The company also lowered its 2012 forecast. Its shares fell nearly 5 percent in midday trading.

Net income fell to $31.7 million, or 32 cents per share. That compares with net income of $40.3 million, or 37 cents per share, last year. Excluding one-time times related to debt refinancing, net income totaled 33 cents per share, matching analyst expectations, according to FactSet.

Revenue rose 2 percent to $435.3 million from $425.1 million last year. Analysts expected revenue of $431 million.

Management revenue from federal contracts rose nearly 4 percent to $189.3 million, due to higher inmate populations and contractual rate increases for some contracts. Revenue from state contracts rose nearly 1 percent to $215.8 million. Higher inmate populations in Ohio due to a newly acquired prison was offset by the company's decision in 2011 not to renew the contract for 900 beds at a facility in Florence. There the company replaced state inmates with those from the U.S. Marshals Service.

The company also had lower inmate populations in Washington, D.C., and Colorado.

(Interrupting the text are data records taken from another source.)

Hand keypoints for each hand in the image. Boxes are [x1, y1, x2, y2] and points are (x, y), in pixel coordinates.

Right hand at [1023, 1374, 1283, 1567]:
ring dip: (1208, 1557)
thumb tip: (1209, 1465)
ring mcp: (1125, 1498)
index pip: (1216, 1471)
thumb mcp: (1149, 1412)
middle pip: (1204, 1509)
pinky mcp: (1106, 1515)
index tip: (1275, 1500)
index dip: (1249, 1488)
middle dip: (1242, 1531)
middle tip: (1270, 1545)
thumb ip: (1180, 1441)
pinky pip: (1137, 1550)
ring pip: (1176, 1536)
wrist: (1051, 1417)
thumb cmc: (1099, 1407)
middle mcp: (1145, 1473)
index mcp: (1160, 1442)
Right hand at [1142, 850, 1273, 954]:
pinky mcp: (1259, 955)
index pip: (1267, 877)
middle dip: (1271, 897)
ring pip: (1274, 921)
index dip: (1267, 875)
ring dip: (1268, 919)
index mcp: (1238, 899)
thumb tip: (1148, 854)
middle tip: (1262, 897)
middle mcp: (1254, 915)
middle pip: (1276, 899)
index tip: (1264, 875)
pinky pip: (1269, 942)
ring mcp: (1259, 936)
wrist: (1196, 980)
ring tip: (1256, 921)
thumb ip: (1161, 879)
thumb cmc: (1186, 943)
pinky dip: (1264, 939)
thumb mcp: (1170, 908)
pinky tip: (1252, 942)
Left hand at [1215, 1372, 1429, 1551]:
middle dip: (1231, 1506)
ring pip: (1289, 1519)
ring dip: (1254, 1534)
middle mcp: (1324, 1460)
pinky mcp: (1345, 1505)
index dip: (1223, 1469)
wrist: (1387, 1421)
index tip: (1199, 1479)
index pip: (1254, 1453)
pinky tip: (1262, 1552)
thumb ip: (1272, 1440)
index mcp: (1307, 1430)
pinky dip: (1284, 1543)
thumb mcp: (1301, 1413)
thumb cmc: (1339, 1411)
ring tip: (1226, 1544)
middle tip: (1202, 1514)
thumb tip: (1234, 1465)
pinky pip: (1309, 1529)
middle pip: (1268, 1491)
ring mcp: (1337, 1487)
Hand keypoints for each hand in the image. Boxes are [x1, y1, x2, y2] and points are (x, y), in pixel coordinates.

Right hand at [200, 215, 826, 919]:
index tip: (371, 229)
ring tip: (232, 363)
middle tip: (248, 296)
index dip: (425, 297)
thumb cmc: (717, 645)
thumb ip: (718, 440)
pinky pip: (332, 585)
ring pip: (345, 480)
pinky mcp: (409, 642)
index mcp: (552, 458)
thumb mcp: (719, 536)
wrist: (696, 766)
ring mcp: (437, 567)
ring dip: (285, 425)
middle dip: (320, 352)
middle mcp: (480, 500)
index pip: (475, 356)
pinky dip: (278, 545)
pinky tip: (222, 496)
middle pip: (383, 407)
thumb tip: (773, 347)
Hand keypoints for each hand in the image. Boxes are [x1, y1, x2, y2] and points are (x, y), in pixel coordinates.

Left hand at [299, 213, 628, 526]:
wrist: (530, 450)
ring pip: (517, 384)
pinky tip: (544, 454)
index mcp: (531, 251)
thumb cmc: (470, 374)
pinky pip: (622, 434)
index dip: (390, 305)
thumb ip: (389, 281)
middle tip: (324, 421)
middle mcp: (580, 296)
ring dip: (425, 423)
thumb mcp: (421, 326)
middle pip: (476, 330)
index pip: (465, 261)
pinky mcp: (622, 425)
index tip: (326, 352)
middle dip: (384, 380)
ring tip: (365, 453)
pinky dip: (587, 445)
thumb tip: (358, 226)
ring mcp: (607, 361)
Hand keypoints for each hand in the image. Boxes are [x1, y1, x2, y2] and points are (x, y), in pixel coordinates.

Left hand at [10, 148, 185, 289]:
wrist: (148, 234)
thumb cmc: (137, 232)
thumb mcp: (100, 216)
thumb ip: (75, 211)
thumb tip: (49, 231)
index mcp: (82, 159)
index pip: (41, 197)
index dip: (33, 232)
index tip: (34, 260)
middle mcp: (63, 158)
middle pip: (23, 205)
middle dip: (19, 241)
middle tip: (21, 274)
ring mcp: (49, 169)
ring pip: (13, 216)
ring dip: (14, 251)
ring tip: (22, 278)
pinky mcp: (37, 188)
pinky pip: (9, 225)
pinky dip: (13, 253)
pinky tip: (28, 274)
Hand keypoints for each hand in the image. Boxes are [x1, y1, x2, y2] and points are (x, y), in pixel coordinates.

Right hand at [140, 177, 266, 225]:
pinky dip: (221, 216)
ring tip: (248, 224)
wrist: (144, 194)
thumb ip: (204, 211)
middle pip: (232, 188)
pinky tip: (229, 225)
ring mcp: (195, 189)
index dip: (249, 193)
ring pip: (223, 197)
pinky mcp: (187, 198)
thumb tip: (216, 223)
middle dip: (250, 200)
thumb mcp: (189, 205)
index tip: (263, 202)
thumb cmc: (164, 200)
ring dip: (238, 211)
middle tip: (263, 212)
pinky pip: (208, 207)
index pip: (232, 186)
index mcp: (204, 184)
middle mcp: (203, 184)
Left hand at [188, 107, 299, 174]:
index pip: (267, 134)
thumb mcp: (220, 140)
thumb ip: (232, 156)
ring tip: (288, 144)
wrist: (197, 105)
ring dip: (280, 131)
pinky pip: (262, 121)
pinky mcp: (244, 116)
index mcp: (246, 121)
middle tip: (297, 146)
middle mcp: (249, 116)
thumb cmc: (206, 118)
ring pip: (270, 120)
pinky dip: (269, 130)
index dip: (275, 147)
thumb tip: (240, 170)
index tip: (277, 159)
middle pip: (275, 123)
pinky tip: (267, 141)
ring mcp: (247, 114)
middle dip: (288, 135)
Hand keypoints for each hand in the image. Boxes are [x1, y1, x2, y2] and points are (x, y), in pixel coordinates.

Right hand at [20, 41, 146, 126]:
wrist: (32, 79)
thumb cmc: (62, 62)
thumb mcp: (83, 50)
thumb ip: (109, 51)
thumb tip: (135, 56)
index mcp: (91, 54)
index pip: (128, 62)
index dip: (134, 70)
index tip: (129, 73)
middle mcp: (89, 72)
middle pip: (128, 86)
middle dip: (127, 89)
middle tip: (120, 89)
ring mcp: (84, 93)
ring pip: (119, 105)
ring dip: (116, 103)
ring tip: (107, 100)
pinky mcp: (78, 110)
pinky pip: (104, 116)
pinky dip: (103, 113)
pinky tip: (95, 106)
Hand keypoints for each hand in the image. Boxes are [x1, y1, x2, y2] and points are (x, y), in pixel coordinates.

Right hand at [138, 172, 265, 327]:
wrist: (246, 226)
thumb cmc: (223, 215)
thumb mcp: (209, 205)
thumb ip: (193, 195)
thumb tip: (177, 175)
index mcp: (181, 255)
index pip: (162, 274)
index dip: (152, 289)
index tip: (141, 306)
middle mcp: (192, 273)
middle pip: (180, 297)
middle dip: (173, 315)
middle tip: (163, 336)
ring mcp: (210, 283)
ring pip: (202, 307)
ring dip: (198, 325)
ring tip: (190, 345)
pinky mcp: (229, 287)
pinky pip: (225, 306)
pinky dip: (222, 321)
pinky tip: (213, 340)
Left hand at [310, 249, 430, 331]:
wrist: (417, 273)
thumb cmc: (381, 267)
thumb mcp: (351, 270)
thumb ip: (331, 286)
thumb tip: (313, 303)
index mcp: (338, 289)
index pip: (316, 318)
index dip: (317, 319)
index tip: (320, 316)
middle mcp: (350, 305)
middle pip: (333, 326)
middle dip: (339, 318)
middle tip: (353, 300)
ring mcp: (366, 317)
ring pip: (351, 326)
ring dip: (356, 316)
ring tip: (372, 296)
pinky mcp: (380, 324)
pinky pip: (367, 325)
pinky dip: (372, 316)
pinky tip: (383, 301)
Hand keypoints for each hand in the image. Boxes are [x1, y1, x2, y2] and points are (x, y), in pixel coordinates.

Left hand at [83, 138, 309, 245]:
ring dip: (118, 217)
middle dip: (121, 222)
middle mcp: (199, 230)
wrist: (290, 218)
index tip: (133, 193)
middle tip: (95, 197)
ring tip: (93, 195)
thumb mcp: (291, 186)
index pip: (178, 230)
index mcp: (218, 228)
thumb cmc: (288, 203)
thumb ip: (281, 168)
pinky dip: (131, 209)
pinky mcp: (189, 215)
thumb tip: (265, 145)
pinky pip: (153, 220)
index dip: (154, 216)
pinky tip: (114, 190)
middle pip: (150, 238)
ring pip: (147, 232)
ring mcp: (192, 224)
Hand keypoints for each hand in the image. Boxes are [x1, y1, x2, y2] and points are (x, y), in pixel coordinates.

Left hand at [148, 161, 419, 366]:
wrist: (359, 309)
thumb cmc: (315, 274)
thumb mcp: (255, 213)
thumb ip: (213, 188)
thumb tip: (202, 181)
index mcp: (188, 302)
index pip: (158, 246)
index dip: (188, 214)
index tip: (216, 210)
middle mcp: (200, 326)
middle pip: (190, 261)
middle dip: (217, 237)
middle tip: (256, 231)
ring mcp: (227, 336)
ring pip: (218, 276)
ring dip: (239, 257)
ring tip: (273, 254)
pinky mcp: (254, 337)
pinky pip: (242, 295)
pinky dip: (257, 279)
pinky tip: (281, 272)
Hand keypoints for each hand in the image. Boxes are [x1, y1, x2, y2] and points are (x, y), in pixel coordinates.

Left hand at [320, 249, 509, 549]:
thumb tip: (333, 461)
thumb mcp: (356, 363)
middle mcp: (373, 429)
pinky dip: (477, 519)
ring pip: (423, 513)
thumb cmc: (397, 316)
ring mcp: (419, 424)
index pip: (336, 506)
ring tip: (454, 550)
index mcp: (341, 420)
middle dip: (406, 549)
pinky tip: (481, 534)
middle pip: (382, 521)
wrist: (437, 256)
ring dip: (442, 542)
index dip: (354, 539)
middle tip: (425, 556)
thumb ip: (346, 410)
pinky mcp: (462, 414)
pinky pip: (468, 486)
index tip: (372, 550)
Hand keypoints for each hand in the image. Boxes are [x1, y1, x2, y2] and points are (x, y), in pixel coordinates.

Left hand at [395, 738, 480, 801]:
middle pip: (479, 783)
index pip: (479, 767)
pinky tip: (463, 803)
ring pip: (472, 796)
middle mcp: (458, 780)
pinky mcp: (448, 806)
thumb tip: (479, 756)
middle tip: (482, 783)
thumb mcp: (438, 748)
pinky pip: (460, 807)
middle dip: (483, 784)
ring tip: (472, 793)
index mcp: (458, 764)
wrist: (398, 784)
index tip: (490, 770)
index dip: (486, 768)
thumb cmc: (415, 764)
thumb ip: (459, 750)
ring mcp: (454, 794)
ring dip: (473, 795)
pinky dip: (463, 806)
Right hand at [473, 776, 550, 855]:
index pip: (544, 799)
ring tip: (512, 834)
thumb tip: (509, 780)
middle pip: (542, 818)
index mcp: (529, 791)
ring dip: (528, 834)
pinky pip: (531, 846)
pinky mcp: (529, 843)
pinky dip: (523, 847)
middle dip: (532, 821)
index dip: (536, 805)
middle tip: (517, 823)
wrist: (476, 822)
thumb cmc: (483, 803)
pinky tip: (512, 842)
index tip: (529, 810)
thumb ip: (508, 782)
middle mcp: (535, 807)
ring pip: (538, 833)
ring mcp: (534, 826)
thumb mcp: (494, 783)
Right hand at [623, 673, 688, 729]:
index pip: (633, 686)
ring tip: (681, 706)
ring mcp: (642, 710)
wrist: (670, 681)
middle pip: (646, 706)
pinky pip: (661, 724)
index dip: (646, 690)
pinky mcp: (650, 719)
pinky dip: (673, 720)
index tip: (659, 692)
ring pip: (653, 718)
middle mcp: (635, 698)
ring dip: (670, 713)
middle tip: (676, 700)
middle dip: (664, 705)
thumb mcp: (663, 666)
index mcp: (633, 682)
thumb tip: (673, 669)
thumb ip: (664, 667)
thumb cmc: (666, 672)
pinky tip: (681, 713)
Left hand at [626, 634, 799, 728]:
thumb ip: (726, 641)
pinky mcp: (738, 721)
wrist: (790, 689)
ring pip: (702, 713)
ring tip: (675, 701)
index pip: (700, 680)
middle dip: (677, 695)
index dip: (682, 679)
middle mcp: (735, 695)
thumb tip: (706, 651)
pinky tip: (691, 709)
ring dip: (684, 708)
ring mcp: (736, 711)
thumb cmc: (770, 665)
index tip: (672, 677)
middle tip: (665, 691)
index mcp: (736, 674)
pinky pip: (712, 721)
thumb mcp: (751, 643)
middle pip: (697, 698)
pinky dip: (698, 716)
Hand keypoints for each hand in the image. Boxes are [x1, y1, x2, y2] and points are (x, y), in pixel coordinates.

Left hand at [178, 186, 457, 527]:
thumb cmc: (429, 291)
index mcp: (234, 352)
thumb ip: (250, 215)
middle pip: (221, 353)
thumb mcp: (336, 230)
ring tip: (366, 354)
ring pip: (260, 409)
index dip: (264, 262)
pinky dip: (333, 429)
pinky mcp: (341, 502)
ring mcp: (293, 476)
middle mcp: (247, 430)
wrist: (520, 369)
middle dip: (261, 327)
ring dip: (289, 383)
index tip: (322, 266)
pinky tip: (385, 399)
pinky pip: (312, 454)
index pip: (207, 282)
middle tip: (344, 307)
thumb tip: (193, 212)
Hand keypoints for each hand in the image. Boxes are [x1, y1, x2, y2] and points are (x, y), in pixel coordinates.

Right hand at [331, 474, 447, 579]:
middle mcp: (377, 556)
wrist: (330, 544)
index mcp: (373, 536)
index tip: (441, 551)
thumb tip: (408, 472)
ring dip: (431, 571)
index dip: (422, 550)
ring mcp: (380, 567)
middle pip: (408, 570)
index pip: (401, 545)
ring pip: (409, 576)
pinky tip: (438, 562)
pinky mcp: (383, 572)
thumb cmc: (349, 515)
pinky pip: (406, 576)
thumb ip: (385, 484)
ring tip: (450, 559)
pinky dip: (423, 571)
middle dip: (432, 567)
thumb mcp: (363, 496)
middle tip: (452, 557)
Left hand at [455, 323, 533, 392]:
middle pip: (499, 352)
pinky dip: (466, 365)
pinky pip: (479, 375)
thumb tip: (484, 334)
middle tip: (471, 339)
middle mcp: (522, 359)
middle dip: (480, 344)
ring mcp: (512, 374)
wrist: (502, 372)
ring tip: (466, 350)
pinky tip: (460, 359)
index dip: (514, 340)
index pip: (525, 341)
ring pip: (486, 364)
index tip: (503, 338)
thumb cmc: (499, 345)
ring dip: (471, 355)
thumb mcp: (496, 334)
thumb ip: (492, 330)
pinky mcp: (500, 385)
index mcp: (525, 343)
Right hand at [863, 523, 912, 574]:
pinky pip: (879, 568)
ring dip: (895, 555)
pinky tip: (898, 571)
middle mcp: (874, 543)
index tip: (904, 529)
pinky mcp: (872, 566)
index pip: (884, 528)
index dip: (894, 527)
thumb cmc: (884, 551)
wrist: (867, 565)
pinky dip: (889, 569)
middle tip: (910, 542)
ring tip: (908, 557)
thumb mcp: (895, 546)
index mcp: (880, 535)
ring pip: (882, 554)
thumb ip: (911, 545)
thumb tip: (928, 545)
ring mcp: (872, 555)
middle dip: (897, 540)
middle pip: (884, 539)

Corrections Corp of America expects second-quarter net income between 36 and 37 cents per share. Analysts expect net income of 41 cents per share.

The company now expects full-year net income to be $1.53 to $1.61 per share, down from a previous estimate of $1.60 to $1.70 per share.

The lower guidance is due to a decline in U.S. Marshals populations, which began late in the fourth quarter and have not rebounded as expected, lower inmate population in Georgia and higher insurance claims.

The earnings came as the company said it is considering converting to a real estate investment trust. That structure would allow Corrections Corp. to own its own prisons rather than just managing them.

Shares fell $1.36, or 4.7 percent, to $27.65 during midday trading. The stock is up 42 percent since the beginning of the year.